A gay person shouldn't have been so out about their orientation and made people uncomfortable, even though straight people get to mention their partners and blatantly engage in couple-centric behavior without making anyone uncomfortable; it's their own fault if they are targeted for harassment and violence, because they could have just stayed in the closet about such a private thing. A mentally ill person shouldn't have disclosed their status if they wanted people to trust them; it's totally fine to ignore their wishes or violate their boundaries if they're in a public space, because the rest of us can't be expected to accommodate them. A trans woman shouldn't make other people deal with her presence in their restrooms--it's her fault if she gets assaulted. A person who doesn't speak English should have learned the language if they wanted access to services and awareness of rights, so they don't deserve equal treatment if they didn't have the English language skills to demand it.

The only people who deserve respect and right to life/liberty/happiness, according to this narrative, are the people who are in power or have the ability to look enough like people in power. If you look like the people who hold the reins, there are no "extra" expectations before you're allowed to walk unmolested in this world. For instance, there's been some talk about women in male-dominated fields being "too sensitive" if they "let" various things like sexist policies, sexual harassment, consistent discouragement, lack of respect, greater difficulty in being trusted, often lower pay, and daily experience as a minority in the workplace "get to them" and push them out of the field. How weak they must be, some cry. They don't deserve to be there if they can't "deal with" this oppressive experience that the men in that field don't have to tolerate at all. They are to blame for not handling it right, rather than having any conversation at all about the people creating that environment. It's not just there like furniture. People. Are. Actively. Making. It. That. Way. So we need to stop excusing them, stop asking the people experiencing oppression and aggression to tolerate it differently and making themselves into victims, and stop pretending the issues raised by marginalized people are imaginary.
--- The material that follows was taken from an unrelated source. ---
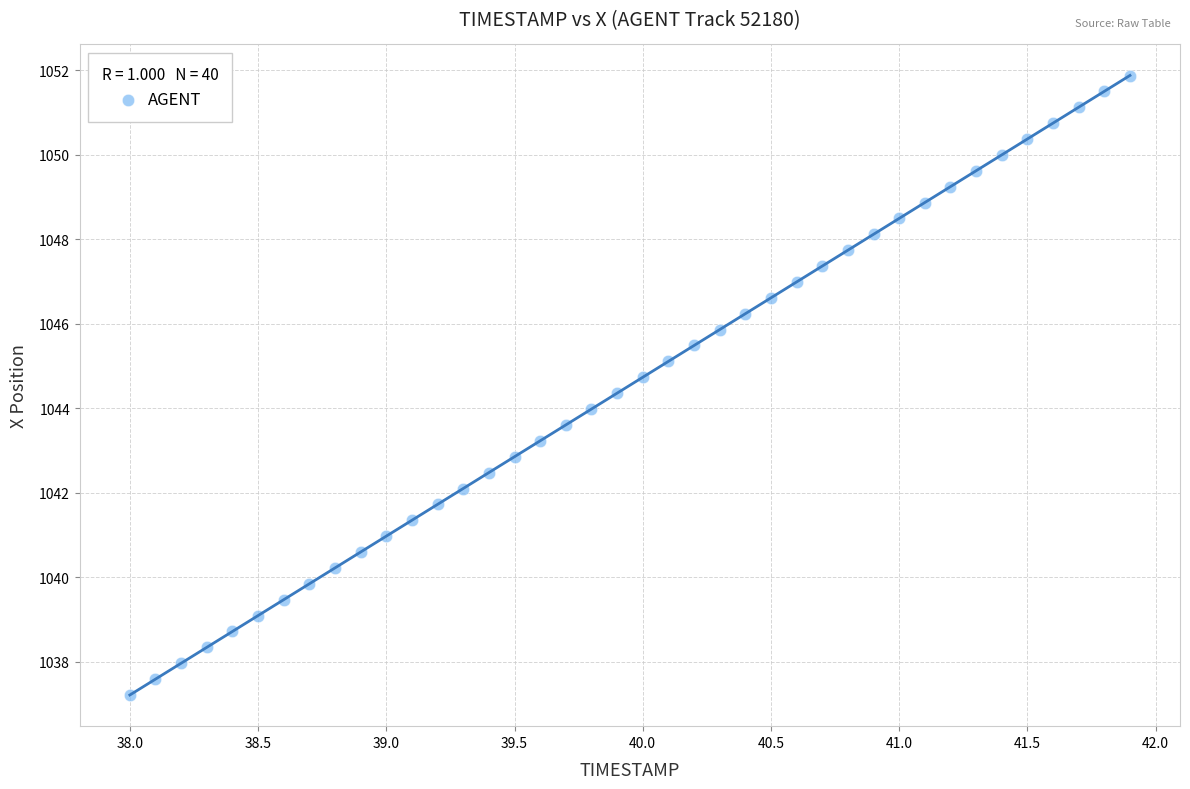

What is the range of Y values (max minus min)?

14.7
Instead of asking victims to stop making it so easy to hurt them, we need to ask people to stop hurting them and spinning it as the natural result of them existing while being so hurtable. Perpetrators of violence and upholders of prejudice are not blameless chess pieces being moved by victims provoking them to commit those atrocities. Do not ask what the suffering person could have or should have done differently when the problem would not exist if people in power stopped coding them as deserving it.